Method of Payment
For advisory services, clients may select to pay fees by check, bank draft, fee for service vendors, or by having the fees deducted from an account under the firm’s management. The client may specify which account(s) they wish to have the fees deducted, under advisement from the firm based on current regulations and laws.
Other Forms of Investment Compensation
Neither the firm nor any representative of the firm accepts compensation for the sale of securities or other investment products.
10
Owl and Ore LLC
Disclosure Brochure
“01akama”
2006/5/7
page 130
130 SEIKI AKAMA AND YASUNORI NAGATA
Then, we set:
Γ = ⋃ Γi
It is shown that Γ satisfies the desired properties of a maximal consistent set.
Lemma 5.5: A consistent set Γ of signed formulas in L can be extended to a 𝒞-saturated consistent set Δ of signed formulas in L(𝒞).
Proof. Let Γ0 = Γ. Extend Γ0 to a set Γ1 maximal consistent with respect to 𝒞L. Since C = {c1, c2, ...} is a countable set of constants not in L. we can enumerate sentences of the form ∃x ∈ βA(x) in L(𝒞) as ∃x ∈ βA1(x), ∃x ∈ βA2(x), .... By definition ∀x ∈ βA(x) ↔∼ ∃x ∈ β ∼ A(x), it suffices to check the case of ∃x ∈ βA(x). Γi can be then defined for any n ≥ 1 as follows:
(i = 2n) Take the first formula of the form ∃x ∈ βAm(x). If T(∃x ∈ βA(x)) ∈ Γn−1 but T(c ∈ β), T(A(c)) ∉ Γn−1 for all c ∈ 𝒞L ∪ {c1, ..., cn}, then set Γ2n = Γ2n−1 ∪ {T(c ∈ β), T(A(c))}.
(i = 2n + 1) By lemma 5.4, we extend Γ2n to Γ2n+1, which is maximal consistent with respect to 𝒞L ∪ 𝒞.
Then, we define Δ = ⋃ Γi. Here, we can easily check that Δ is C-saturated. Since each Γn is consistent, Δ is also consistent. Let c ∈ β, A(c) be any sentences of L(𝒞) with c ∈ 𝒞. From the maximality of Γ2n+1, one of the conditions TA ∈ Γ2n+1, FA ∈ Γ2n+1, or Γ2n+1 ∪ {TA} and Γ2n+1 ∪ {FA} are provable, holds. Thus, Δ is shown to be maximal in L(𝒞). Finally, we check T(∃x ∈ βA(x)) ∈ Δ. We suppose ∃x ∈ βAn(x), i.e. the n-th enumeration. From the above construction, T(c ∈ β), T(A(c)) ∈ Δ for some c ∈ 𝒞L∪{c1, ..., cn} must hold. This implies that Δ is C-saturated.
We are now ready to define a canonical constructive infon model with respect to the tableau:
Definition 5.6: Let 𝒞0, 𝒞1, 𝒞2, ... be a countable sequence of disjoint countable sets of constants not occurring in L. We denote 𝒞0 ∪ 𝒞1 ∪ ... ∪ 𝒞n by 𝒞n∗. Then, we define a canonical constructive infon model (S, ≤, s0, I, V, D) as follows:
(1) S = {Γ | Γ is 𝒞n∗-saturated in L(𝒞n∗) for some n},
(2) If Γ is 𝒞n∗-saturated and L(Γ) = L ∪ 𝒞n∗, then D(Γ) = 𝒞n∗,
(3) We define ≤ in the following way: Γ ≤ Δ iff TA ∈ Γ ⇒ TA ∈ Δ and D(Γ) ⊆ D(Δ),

************

● What to produce
Pull every line with "canonical" from the records.

● Exercise response
We are now ready to define a canonical constructive infon model with respect to the tableau:
Definition 5.6: Let 𝒞0, 𝒞1, 𝒞2, ... be a countable sequence of disjoint countable sets of constants not occurring in L. We denote 𝒞0 ∪ 𝒞1 ∪ ... ∪ 𝒞n by 𝒞n∗. Then, we define a canonical constructive infon model (S, ≤, s0, I, V, D) as follows:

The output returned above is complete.